Il mito che l'oro sia una copertura contro l'inflazione è stato da tempo sfatato. Al contrario, la storia ci mostra molti esempi in cui le quotazioni XAU/USD scendevano come reazione all'accelerazione dei prezzi al consumo o, al contrario, aumentavano quando il tasso di crescita dell'indice dei prezzi al consumo diminuiva. Un altro esempio è stata l'aspettativa di un rallentamento dell'incremento dei prezzi al consumo negli Stati Uniti dal 4% al 3,1% a giugno. Grazie a ciò, il metallo giallo è riuscito a trovare il fondo vicino alla soglia dei 1.900 dollari l'oncia ed è passato al contrattacco.
Man mano che l'inflazione si avvicina al target del 2%, il mercato sta cominciando a pensare che la Federal Reserve (Fed) abbia torto. La Banca Centrale prevede due cicli di restrizione monetaria entro la fine del 2023, ma di fatto ce ne sarà uno. Perché spingersi troppo oltre e portare l'economia verso una recessione quando si può garantirle un atterraggio morbido? La prossimità della fine del ciclo di stretta monetaria sta mettendo sotto pressione il dollaro statunitense e rafforzando le posizioni degli asset denominati in esso. L'oro non fa eccezione.
Dinamica dell'inflazione negli Stati Uniti
Inoltre, il rally XAU/USD trova supporto nel mercato degli asset fisici. Preoccupate per il congelamento delle riserve russe, le banche centrali hanno aumentato significativamente i loro acquisti del metallo giallo, che ha portato la domanda globale ai massimi di 11 anni. Tuttavia, se nel 2022 le autorità di regolamentazione erano disposte ad acquistare oro tramite ETF o swap, nel 2023 preferirebbero lingotti.
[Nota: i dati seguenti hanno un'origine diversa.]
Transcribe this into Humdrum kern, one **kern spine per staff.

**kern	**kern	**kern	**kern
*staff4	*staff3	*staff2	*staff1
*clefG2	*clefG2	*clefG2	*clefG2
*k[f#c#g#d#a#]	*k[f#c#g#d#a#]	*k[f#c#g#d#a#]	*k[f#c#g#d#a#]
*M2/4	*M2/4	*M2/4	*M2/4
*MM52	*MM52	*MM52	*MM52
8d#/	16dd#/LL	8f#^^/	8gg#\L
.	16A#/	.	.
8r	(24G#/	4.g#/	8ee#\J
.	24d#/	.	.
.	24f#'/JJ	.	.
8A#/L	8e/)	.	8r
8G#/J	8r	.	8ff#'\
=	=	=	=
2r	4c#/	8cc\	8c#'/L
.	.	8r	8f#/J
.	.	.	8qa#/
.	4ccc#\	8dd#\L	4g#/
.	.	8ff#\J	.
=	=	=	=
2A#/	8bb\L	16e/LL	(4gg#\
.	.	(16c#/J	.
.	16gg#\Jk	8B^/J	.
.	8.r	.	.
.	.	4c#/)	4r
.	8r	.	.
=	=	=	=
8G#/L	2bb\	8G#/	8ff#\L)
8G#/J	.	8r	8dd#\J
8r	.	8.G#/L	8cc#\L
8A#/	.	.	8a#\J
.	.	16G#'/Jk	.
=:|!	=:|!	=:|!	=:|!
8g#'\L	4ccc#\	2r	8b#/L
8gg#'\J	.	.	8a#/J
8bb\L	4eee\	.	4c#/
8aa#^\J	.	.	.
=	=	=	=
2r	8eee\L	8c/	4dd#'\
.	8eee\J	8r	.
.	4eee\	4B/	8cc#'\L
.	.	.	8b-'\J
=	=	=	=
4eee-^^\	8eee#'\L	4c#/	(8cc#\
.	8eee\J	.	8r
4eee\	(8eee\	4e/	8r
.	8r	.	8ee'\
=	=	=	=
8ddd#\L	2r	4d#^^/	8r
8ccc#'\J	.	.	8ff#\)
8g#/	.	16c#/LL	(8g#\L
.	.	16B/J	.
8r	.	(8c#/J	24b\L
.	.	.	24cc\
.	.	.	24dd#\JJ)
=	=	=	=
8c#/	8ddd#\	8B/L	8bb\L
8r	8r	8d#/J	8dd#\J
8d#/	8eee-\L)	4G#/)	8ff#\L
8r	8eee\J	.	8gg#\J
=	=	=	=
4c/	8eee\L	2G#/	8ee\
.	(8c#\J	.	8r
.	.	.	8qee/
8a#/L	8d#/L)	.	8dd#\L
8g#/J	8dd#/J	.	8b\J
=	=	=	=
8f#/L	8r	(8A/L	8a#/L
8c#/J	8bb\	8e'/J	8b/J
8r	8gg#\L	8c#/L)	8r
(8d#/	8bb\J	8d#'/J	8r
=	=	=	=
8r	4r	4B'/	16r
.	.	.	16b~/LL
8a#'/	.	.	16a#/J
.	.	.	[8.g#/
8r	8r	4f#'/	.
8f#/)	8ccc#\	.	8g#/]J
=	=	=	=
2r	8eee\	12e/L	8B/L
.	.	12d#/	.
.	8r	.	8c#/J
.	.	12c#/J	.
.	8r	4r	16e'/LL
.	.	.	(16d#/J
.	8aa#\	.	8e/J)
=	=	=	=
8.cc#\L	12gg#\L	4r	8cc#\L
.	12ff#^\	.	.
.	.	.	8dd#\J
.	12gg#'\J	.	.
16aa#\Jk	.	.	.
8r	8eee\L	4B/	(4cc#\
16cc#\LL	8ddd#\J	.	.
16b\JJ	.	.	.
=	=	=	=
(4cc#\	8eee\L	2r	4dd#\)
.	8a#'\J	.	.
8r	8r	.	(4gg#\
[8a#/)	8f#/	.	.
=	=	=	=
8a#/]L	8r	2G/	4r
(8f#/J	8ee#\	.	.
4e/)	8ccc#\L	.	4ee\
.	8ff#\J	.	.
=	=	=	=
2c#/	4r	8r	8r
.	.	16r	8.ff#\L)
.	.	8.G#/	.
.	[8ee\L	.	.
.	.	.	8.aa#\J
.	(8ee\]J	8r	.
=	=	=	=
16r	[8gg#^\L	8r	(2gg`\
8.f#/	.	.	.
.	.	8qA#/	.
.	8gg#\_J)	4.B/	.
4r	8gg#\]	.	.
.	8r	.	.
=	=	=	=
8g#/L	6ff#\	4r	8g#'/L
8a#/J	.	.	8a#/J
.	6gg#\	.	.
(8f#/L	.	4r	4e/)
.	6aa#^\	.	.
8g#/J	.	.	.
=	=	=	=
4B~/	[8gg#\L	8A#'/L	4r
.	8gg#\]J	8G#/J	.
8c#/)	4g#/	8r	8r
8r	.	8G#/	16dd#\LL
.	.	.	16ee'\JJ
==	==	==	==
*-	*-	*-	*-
Inoltre, c'è stata una netta crescita della domanda di conservazione dell'oro all'interno del paese. Secondo un sondaggio di Invesco, il 68% delle banche centrali lo sta facendo, rispetto al 50% nel 2020. Si prevede che questa cifra raggiungerà il 74% entro cinque anni.
Gli investitori devono capire che l'oro reagisce non all'inflazione, ma alla politica monetaria, che, a sua volta, ha come obiettivo il controllo dell'inflazione. Pertanto, il rallentamento dei prezzi al consumo negli Stati Uniti è visto come un segnale di una prossima fine del ciclo di restrizione monetaria della Fed, che fornisce supporto a XAU/USD. Al contrario, se il dato dell'indice dei prezzi al consumo di giugno dovesse aumentare più rapidamente del previsto, l'oro rischia di tornare a quota 1900 dollari l'oncia.
L'ipotesi che il tasso sui fondi federali raggiungerà il picco del 5,5% a luglio e rimarrà a quel livello per un lungo periodo colpisce il dollaro e il rendimento dei titoli di Stato americani. Di conseguenza, si crea un ambiente favorevole all'oro. Sul mercato c'è l'opinione che anche se il costo del prestito raggiunge il 5,75% e sale più in alto, l'economia statunitense cadrà in recessione. I ribassi sono generalmente una buona notizia per XAU/USD.
Un tale ambiente macro ci consente di parlare del potenziale limitato del calo della quotazione dell'oro. Peraltro, la conclusione del ciclo di restrizione della politica monetaria della Federal Reserve o una recessione nell'economia degli Stati Uniti creeranno una ventata favorevole per XAU/USD.
Dal punto di vista tecnico, sul grafico giornaliero si sta verificando l'attuazione di due modelli di inversione: l'onda Wolfe (rossa) e il pattern 1-2-3 (blu). Con tutto ciò, la rottura delle resistenze a 1943$ e 1950$ diventerà il fattore scatenante di un rally del metallo giallo verso il livello di 1990$. Mentre, l'incapacità dell'oro di rimanere al di sopra del supporto a 1932$ è un motivo per venderlo.